* Work instruction *
In the entries below, spot each line with the word "Segment" and copy it.

* Supplied material *
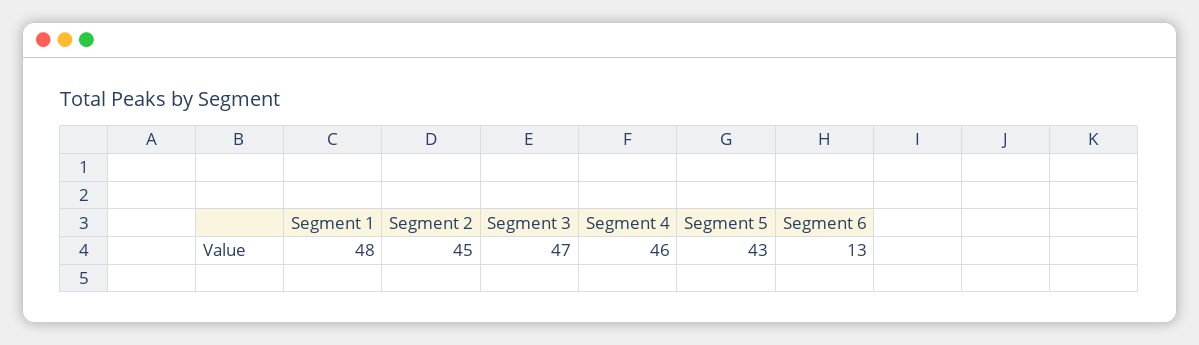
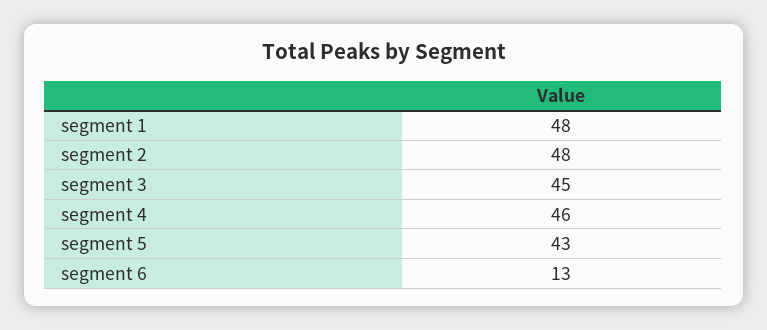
  {
    "Segment 1": 48,
-   "Segment 2": 45,
+   "Segment 2": 48,
-   "Segment 3": 47,
+   "Segment 3": 45,
    "Segment 4": 46,
    "Segment 5": 43,
    "Segment 6": 13
  }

* Solution to this task *
    "Segment 1": 48,
-   "Segment 2": 45,
+   "Segment 2": 48,
-   "Segment 3": 47,
+   "Segment 3": 45,
    "Segment 4": 46,
    "Segment 5": 43,
    "Segment 6": 13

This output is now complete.